*TASK ITEM*
Below are the records; copy exactly the stretch from the line containing "X0097898Y0038715D01*" through the line containing "X0102033Y0059154D01*", both ends included, and nothing else.

►

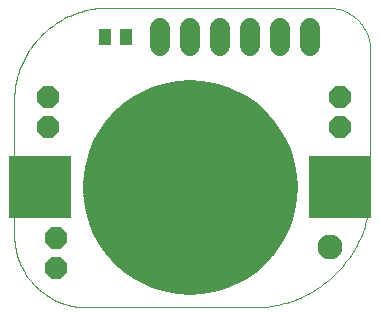
<source format=gbs>
G75*
%MOIN*%
%OFA0B0*%
%FSLAX25Y25*%
%IPPOS*%
%LPD*%
%AMOC8*
5,1,8,0,0,1.08239X$1,22.5*
%
%ADD10C,0.00000*%
%ADD11R,0.03950X0.05524*%
%ADD12C,0.06800*%
%ADD13R,0.16800X0.16800*%
%ADD14R,0.20800X0.20800*%
%ADD15C,0.00500*%
%ADD16OC8,0.07400*%
%ADD17C,0.08300*%
D10*
X0032342Y0015582D02*
X0087749Y0015582D01*
X0087749Y0015583D02*
X0088693Y0015594D01*
X0089636Y0015629D01*
X0090578Y0015686D01*
X0091518Y0015765D01*
X0092456Y0015868D01*
X0093391Y0015993D01*
X0094324Y0016140D01*
X0095252Y0016311D01*
X0096176Y0016503D01*
X0097095Y0016718D01*
X0098008Y0016955D01*
X0098915Y0017214D01*
X0099816Y0017494D01*
X0100710Y0017797D01*
X0101597Y0018121D01*
X0102475Y0018466D01*
X0103345Y0018832D01*
X0104205Y0019220D01*
X0105056Y0019628D01*
X0105897Y0020056D01*
X0106727Y0020505D01*
X0107546Y0020973D01*
X0108354Y0021461D01*
X0109149Y0021969D01*
X0109932Y0022496D01*
X0110703Y0023041D01*
X0111459Y0023605D01*
X0112202Y0024187D01*
X0112931Y0024787D01*
X0113645Y0025404D01*
X0114343Y0026038D01*
X0115027Y0026689D01*
X0115694Y0027356D01*
X0116345Y0028040D01*
X0116979Y0028738D01*
X0117596Y0029452D01*
X0118196Y0030181D01*
X0118778Y0030924D01*
X0119342Y0031680D01*
X0119887Y0032451D01*
X0120414Y0033234D01*
X0120922Y0034029D01*
X0121410Y0034837D01*
X0121878Y0035656D01*
X0122327Y0036486D01*
X0122755Y0037327D01*
X0123163Y0038178D01*
X0123551Y0039038D01*
X0123917Y0039908D01*
X0124262Y0040786D01*
X0124586Y0041673D01*
X0124889Y0042567D01*
X0125169Y0043468D01*
X0125428Y0044375D01*
X0125665Y0045288D01*
X0125880Y0046207D01*
X0126072Y0047131D01*
X0126243Y0048059D01*
X0126390Y0048992D01*
X0126515Y0049927D01*
X0126618Y0050865D01*
X0126697Y0051805D01*
X0126754Y0052747D01*
X0126789Y0053690D01*
X0126800Y0054634D01*
X0126800Y0101417D01*
X0126796Y0101757D01*
X0126784Y0102098D01*
X0126763Y0102437D01*
X0126734Y0102777D01*
X0126697Y0103115D01*
X0126652Y0103452D01*
X0126599Y0103789D01*
X0126538Y0104123D01*
X0126468Y0104457D01*
X0126391Y0104788D01*
X0126305Y0105118D01*
X0126212Y0105445D01*
X0126111Y0105770D01*
X0126001Y0106093D01*
X0125885Y0106412D01*
X0125760Y0106729D01*
X0125628Y0107043D01*
X0125488Y0107353D01*
X0125341Y0107660D01*
X0125186Y0107964D01*
X0125025Y0108263D01*
X0124856Y0108559D01*
X0124679Y0108850D01*
X0124496Y0109137D01*
X0124306Y0109419D01*
X0124110Y0109697D01*
X0123906Y0109970D01*
X0123696Y0110238D01*
X0123480Y0110501D01*
X0123257Y0110758D01*
X0123028Y0111010D01*
X0122794Y0111257D01*
X0122553Y0111498D01*
X0122306Y0111732D01*
X0122054Y0111961D01*
X0121797Y0112184D01*
X0121534Y0112400D01*
X0121266Y0112610D01*
X0120993Y0112814D01*
X0120715Y0113010D01*
X0120433Y0113200D01*
X0120146Y0113383D01*
X0119855Y0113560D01*
X0119559Y0113729D01*
X0119260Y0113890D01*
X0118956Y0114045D01*
X0118649Y0114192D01*
X0118339Y0114332D01*
X0118025Y0114464D01*
X0117708Y0114589D01*
X0117389Y0114705D01*
X0117066Y0114815D01*
X0116741Y0114916D01*
X0116414Y0115009D01*
X0116084Y0115095D01*
X0115753Y0115172D01*
X0115419Y0115242D01*
X0115085Y0115303D01*
X0114748Y0115356D01*
X0114411Y0115401D01*
X0114073Y0115438D01*
X0113733Y0115467D01*
X0113394Y0115488D01*
X0113053Y0115500D01*
X0112713Y0115504D01*
X0039260Y0115504D01*
X0038507Y0115495D01*
X0037755Y0115468D01*
X0037003Y0115422D01*
X0036253Y0115359D01*
X0035504Y0115277D01*
X0034758Y0115177D01*
X0034014Y0115059D01*
X0033273Y0114923D01*
X0032536Y0114770D01*
X0031803Y0114599D01*
X0031074Y0114409D01*
X0030350Y0114203D01*
X0029631Y0113979D01*
X0028917Y0113738D01*
X0028210Y0113479D01*
X0027509Y0113204D01*
X0026815Y0112911D01*
X0026129Y0112602D01*
X0025450Y0112277D01*
X0024779Y0111935D01*
X0024116Y0111577D01*
X0023463Y0111203D01*
X0022818Y0110813D01*
X0022183Y0110408D01*
X0021559Y0109988D01*
X0020944Y0109553D01*
X0020340Y0109103D01*
X0019747Y0108638D01*
X0019166Y0108160D01*
X0018596Y0107667D01*
X0018039Y0107161D01*
X0017494Y0106642D01*
X0016961Y0106109D01*
X0016442Y0105564D01*
X0015936Y0105007D01*
X0015443Y0104437D01*
X0014965Y0103856D01*
X0014500Y0103263D01*
X0014050Y0102659D01*
X0013615Y0102044D01*
X0013195Y0101420D01*
X0012790Y0100785D01*
X0012400Y0100140D01*
X0012026Y0099487D01*
X0011668Y0098824D01*
X0011326Y0098153D01*
X0011001Y0097474D01*
X0010692Y0096788D01*
X0010399Y0096094D01*
X0010124Y0095393D01*
X0009865Y0094686D01*
X0009624Y0093972D01*
X0009400Y0093253D01*
X0009194Y0092529D01*
X0009004Y0091800D01*
X0008833Y0091067D01*
X0008680Y0090330D01*
X0008544Y0089589D01*
X0008426Y0088845D01*
X0008326Y0088099D01*
X0008244Y0087350D01*
X0008181Y0086600D01*
X0008135Y0085848D01*
X0008108Y0085096D01*
X0008099Y0084343D01*
X0008099Y0039825D01*
X0008106Y0039230D01*
X0008128Y0038635D01*
X0008165Y0038042D01*
X0008216Y0037449D01*
X0008281Y0036857D01*
X0008361Y0036268D01*
X0008456Y0035680D01*
X0008565Y0035095D01*
X0008688Y0034513D01*
X0008826Y0033934D01*
X0008977Y0033359D01*
X0009143Y0032788D01*
X0009323Y0032220D01*
X0009516Y0031658D01*
X0009723Y0031100D01*
X0009944Y0030548D01*
X0010179Y0030001D01*
X0010427Y0029460D01*
X0010688Y0028925D01*
X0010962Y0028397D01*
X0011248Y0027876D01*
X0011548Y0027362D01*
X0011860Y0026855D01*
X0012185Y0026356D01*
X0012521Y0025866D01*
X0012870Y0025383D01*
X0013230Y0024910D01*
X0013602Y0024445D01*
X0013985Y0023990D01*
X0014379Y0023544D01*
X0014784Y0023108D01*
X0015200Y0022683D01*
X0015625Y0022267D01*
X0016061Y0021862D01*
X0016507Y0021468D01*
X0016962Y0021085D01*
X0017427Y0020713D01*
X0017900Y0020353D01*
X0018383Y0020004D01*
X0018873Y0019668D01*
X0019372Y0019343D01*
X0019879Y0019031D01*
X0020393Y0018731D01*
X0020914Y0018445D01*
X0021442Y0018171D01*
X0021977Y0017910D01*
X0022518Y0017662D01*
X0023065Y0017427D01*
X0023617Y0017206D01*
X0024175Y0016999D01*
X0024737Y0016806D01*
X0025305Y0016626D01*
X0025876Y0016460D01*
X0026451Y0016309D01*
X0027030Y0016171D01*
X0027612Y0016048D01*
X0028197Y0015939D01*
X0028785Y0015844D01*
X0029374Y0015764D01*
X0029966Y0015699D01*
X0030559Y0015648D01*
X0031152Y0015611D01*
X0031747Y0015589D01*
X0032342Y0015582D01*
D11*
X0038257Y0105582D03*
X0045343Y0105582D03*
D12*
X0056800Y0108582D02*
X0056800Y0102582D01*
X0066800Y0102582D02*
X0066800Y0108582D01*
X0076800Y0108582D02*
X0076800Y0102582D01*
X0086800Y0102582D02*
X0086800Y0108582D01*
X0096800Y0108582D02*
X0096800Y0102582D01*
X0106800Y0102582D02*
X0106800Y0108582D01*
D13*
X0066800Y0055582D03*
D14*
X0116800Y0055582D03*
X0016800Y0055582D03*
D15*
X0031367Y0055582D02*
X0031590Y0051615D01*
X0032255Y0047698D01*
X0033355Y0043880D01*
X0034876Y0040209D01*
X0036798Y0036731D01*
X0039097Y0033490D01*
X0041745Y0030527D01*
X0044708Y0027880D01*
X0047948Y0025580D01*
X0051426Y0023658D01*
X0055097Y0022138D01*
X0058915Y0021038D01*
X0062833Y0020372D01*
X0066800Y0020149D01*
X0070767Y0020372D01*
X0074685Y0021038D01*
X0078503Y0022138D01*
X0082174Y0023658D01*
X0085652Y0025580D01*
X0088892Y0027880D01*
X0091855Y0030527D01*
X0094503Y0033490D01*
X0096802Y0036731D01*
X0098724Y0040209D01*
X0100245Y0043880D01*
X0101345Y0047698D01*
X0102010Y0051615D01*
X0102233Y0055582D01*
X0102010Y0059550D01*
X0101345Y0063467D01*
X0100245Y0067285D01*
X0098724Y0070956D01*
X0096802Y0074434D01*
X0094503Y0077675D01*
X0091855Y0080637D01*
X0088892Y0083285D01*
X0085652Y0085584D01*
X0082174Y0087506D01*
X0078503Y0089027D01*
X0074685Y0090127D01*
X0070767Y0090793D01*
X0066800Y0091015D01*
X0062833Y0090793D01*
X0058915Y0090127D01*
X0055097Y0089027D01*
X0051426Y0087506D01*
X0047948Y0085584D01*
X0044708Y0083285D01*
X0041745Y0080637D01*
X0039097Y0077675D01*
X0036798Y0074434D01*
X0034876Y0070956D01*
X0033355Y0067285D01*
X0032255Y0063467D01*
X0031590Y0059550D01*
X0031367Y0055582D01*
X0031372Y0055664D02*
X0102228Y0055664D01*
X0102210Y0055166D02*
X0031390Y0055166D01*
X0031418Y0054667D02*
X0102182Y0054667D01*
X0102154Y0054169D02*
X0031446Y0054169D01*
X0031474Y0053670D02*
X0102126Y0053670D01*
X0102098Y0053172D02*
X0031502Y0053172D01*
X0031530Y0052673D02*
X0102070Y0052673D01*
X0102042Y0052174D02*
X0031558Y0052174D01*
X0031586Y0051676D02*
X0102014Y0051676D01*
X0101936Y0051177D02*
X0031664Y0051177D01*
X0031749Y0050679D02*
X0101851Y0050679D01*
X0101766Y0050180D02*
X0031833Y0050180D01*
X0031918Y0049682D02*
X0101682Y0049682D01*
X0101597Y0049183D02*
X0032003Y0049183D01*
X0032088Y0048685D02*
X0101512Y0048685D01*
X0101428Y0048186D02*
X0032172Y0048186D01*
X0032258Y0047688D02*
X0101342Y0047688D01*
X0101198Y0047189D02*
X0032402Y0047189D01*
X0032545Y0046691D02*
X0101055Y0046691D01*
X0100911Y0046192D02*
X0032689Y0046192D01*
X0032833Y0045694D02*
X0100767Y0045694D01*
X0100624Y0045195D02*
X0032976Y0045195D01*
X0033120Y0044697D02*
X0100480Y0044697D01*
X0100337Y0044198D02*
X0033263Y0044198D01*
X0033430Y0043700D02*
X0100170Y0043700D01*
X0099964Y0043201D02*
X0033636Y0043201D01*
X0033843Y0042703D02*
X0099757Y0042703D01*
X0099551Y0042204D02*
X0034049Y0042204D01*
X0034256Y0041706D02*
X0099344Y0041706D01*
X0099138Y0041207D02*
X0034462Y0041207D01*
X0034669Y0040709D02*
X0098931Y0040709D01*
X0098725Y0040210D02*
X0034875Y0040210D01*
X0035151Y0039712D02*
X0098449Y0039712D01*
X0098174Y0039213D02*
X0035426Y0039213D01*
X0035702Y0038715D02*
X0097898Y0038715D01*
X0097623Y0038216D02*
X0035977Y0038216D01*
X0036253Y0037718D02*
X0097347Y0037718D01*
X0097072Y0037219D02*
X0036528Y0037219D01*
X0036805Y0036721D02*
X0096795Y0036721D01*
X0096441Y0036222D02*
X0037159Y0036222D01*
X0037513Y0035724D02*
X0096087Y0035724D01*
X0095734Y0035225D02*
X0037866Y0035225D01*
X0038220Y0034727D02*
X0095380Y0034727D01*
X0095026Y0034228D02*
X0038574Y0034228D01*
X0038927Y0033730D02*
X0094673Y0033730D01*
X0094271Y0033231D02*
X0039329Y0033231D01*
X0039774Y0032733D02*
X0093826Y0032733D01*
X0093380Y0032234D02*
X0040220Y0032234D01*
X0040665Y0031736D02*
X0092935Y0031736D01*
X0092489Y0031237D02*
X0041111Y0031237D01*
X0041556Y0030739D02*
X0092044Y0030739D01*
X0091533Y0030240D02*
X0042067Y0030240D01*
X0042624Y0029741D02*
X0090976Y0029741D01*
X0090418Y0029243D02*
X0043182Y0029243D01*
X0043740Y0028744D02*
X0089860Y0028744D01*
X0089302Y0028246D02*
X0044298Y0028246D01*
X0044894Y0027747D02*
X0088706Y0027747D01*
X0088003Y0027249D02*
X0045597Y0027249D01*
X0046299Y0026750D02*
X0087301Y0026750D01*
X0086598Y0026252D02*
X0047002Y0026252D01*
X0047705Y0025753D02*
X0085895Y0025753D01*
X0085063Y0025255D02*
X0048537Y0025255D01*
X0049439Y0024756D02*
X0084161Y0024756D01*
X0083259Y0024258D02*
X0050341Y0024258D01*
X0051243Y0023759D02*
X0082357Y0023759D01*
X0081214Y0023261D02*
X0052386Y0023261D01*
X0053589Y0022762D02*
X0080011Y0022762D01*
X0078807Y0022264D02*
X0054793Y0022264D01*
X0056390Y0021765D02*
X0077210Y0021765D01*
X0075480Y0021267D02*
X0058120Y0021267D01*
X0060501Y0020768D02*
X0073099Y0020768D01*
X0068945Y0020270D02*
X0064655Y0020270D01*
X0031400Y0056163D02*
X0102200Y0056163D01*
X0102173Y0056661D02*
X0031428Y0056661D01*
X0031456Y0057160D02*
X0102145Y0057160D01*
X0102117Y0057658D02*
X0031484Y0057658D01*
X0031512Y0058157D02*
X0102089Y0058157D01*
X0102061Y0058655D02*
X0031539Y0058655D01*
X0031567Y0059154D02*
X0102033Y0059154D01*
X0101993Y0059652D02*
X0031607Y0059652D01*
X0031692Y0060151D02*
X0101908Y0060151D01*
X0101823Y0060649D02*
X0031777Y0060649D01*
X0031861Y0061148D02*
X0101739Y0061148D01*
X0101654Y0061646D02*
X0031946Y0061646D01*
X0032031Y0062145D02*
X0101569Y0062145D01*
X0101485Y0062643D02*
X0032115Y0062643D01*
X0032200Y0063142D02*
X0101400Y0063142D01*
X0101295Y0063640D02*
X0032305Y0063640D01*
X0032449Y0064139D02*
X0101151Y0064139D01*
X0101008Y0064637D02*
X0032592Y0064637D01*
X0032736Y0065136D02*
X0100864Y0065136D01*
X0100720Y0065634D02*
X0032880Y0065634D01*
X0033023Y0066133D02*
X0100577Y0066133D01*
X0100433Y0066631D02*
X0033167Y0066631D01*
X0033311Y0067130D02*
X0100289Y0067130D01*
X0100103Y0067628D02*
X0033497Y0067628D01*
X0033704Y0068127D02*
X0099896Y0068127D01*
X0099690Y0068625D02*
X0033910Y0068625D01*
X0034117Y0069124D02*
X0099483Y0069124D01*
X0099277Y0069622D02*
X0034323Y0069622D01*
X0034530Y0070121D02*
X0099070Y0070121D01*
X0098864Y0070619D02*
X0034736Y0070619D01*
X0034965Y0071118D02*
X0098635Y0071118D01*
X0098359Y0071616D02*
X0035241Y0071616D01*
X0035516Y0072115D02*
X0098084Y0072115D01*
X0097808Y0072613D02*
X0035792Y0072613D01*
X0036067Y0073112D02*
X0097533Y0073112D01*
X0097257Y0073610D02*
X0036343Y0073610D01*
X0036618Y0074109D02*
X0096982Y0074109D01*
X0096679Y0074608D02*
X0036921Y0074608D01*
X0037275Y0075106D02*
X0096325Y0075106D01*
X0095971Y0075605D02*
X0037629Y0075605D01*
X0037982Y0076103D02*
X0095618Y0076103D01*
X0095264Y0076602D02*
X0038336Y0076602D01*
X0038690Y0077100D02*
X0094910Y0077100D01*
X0094557Y0077599D02*
X0039043Y0077599D01*
X0039475Y0078097D02*
X0094125Y0078097D01*
X0093680Y0078596D02*
X0039920Y0078596D01*
X0040366Y0079094D02*
X0093234Y0079094D01*
X0092789Y0079593D02*
X0040811Y0079593D01*
X0041257Y0080091D02*
X0092343Y0080091D01*
X0091898Y0080590D02*
X0041702Y0080590D01*
X0042249Y0081088D02*
X0091351Y0081088D01*
X0090793Y0081587D02*
X0042807Y0081587D01*
X0043365Y0082085D02*
X0090235Y0082085D01*
X0089677Y0082584D02*
X0043923Y0082584D01*
X0044481Y0083082D02*
X0089119Y0083082D01*
X0088476Y0083581D02*
X0045124Y0083581D01*
X0045827Y0084079D02*
X0087773Y0084079D01*
X0087070Y0084578D02*
X0046530Y0084578D01*
X0047232Y0085076D02*
X0086368Y0085076D01*
X0085665Y0085575D02*
X0047935Y0085575D01*
X0048833Y0086073D02*
X0084767Y0086073D01*
X0083865Y0086572D02*
X0049735Y0086572D01*
X0050637Y0087070D02*
X0082963Y0087070D01*
X0082023Y0087569D02*
X0051577Y0087569D01*
X0052780Y0088067D02*
X0080820Y0088067D01*
X0079616Y0088566D02*
X0053984Y0088566D01*
X0055227Y0089064D02*
X0078373Y0089064D01*
X0076643Y0089563D02*
X0056957Y0089563D01*
X0058687Y0090061D02*
X0074913Y0090061D01*
X0072137Y0090560D02*
X0061463Y0090560D01*
D16*
X0022050Y0028582D03*
X0022050Y0038582D03*
X0019300Y0075582D03*
X0019300Y0085582D03*
X0116800Y0085582D03*
X0116800Y0075582D03*
D17*
X0113300Y0035832D03*
M02*

</source>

◄

*ANSWER*
X0097898Y0038715D01*
X0097623Y0038216D02*
X0035977Y0038216D01*
X0036253Y0037718D02*
X0097347Y0037718D01*
X0097072Y0037219D02*
X0036528Y0037219D01*
X0036805Y0036721D02*
X0096795Y0036721D01*
X0096441Y0036222D02*
X0037159Y0036222D01*
X0037513Y0035724D02*
X0096087Y0035724D01*
X0095734Y0035225D02*
X0037866Y0035225D01*
X0038220Y0034727D02*
X0095380Y0034727D01*
X0095026Y0034228D02*
X0038574Y0034228D01*
X0038927Y0033730D02*
X0094673Y0033730D01*
X0094271Y0033231D02*
X0039329Y0033231D01*
X0039774Y0032733D02*
X0093826Y0032733D01*
X0093380Y0032234D02*
X0040220Y0032234D01*
X0040665Y0031736D02*
X0092935Y0031736D01*
X0092489Y0031237D02*
X0041111Y0031237D01*
X0041556Y0030739D02*
X0092044Y0030739D01*
X0091533Y0030240D02*
X0042067Y0030240D01*
X0042624Y0029741D02*
X0090976Y0029741D01*
X0090418Y0029243D02*
X0043182Y0029243D01*
X0043740Y0028744D02*
X0089860Y0028744D01*
X0089302Y0028246D02*
X0044298Y0028246D01*
X0044894Y0027747D02*
X0088706Y0027747D01*
X0088003Y0027249D02*
X0045597Y0027249D01*
X0046299Y0026750D02*
X0087301Y0026750D01*
X0086598Y0026252D02*
X0047002Y0026252D01*
X0047705Y0025753D02*
X0085895Y0025753D01*
X0085063Y0025255D02*
X0048537Y0025255D01*
X0049439Y0024756D02*
X0084161Y0024756D01*
X0083259Y0024258D02*
X0050341Y0024258D01*
X0051243Y0023759D02*
X0082357Y0023759D01*
X0081214Y0023261D02*
X0052386Y0023261D01*
X0053589Y0022762D02*
X0080011Y0022762D01*
X0078807Y0022264D02*
X0054793Y0022264D01*
X0056390Y0021765D02*
X0077210Y0021765D01*
X0075480Y0021267D02*
X0058120Y0021267D01*
X0060501Y0020768D02*
X0073099Y0020768D01*
X0068945Y0020270D02*
X0064655Y0020270D01*
X0031400Y0056163D02*
X0102200Y0056163D01*
X0102173Y0056661D02*
X0031428Y0056661D01*
X0031456Y0057160D02*
X0102145Y0057160D01*
X0102117Y0057658D02*
X0031484Y0057658D01*
X0031512Y0058157D02*
X0102089Y0058157D01*
X0102061Y0058655D02*
X0031539Y0058655D01*
X0031567Y0059154D02*
X0102033Y0059154D01*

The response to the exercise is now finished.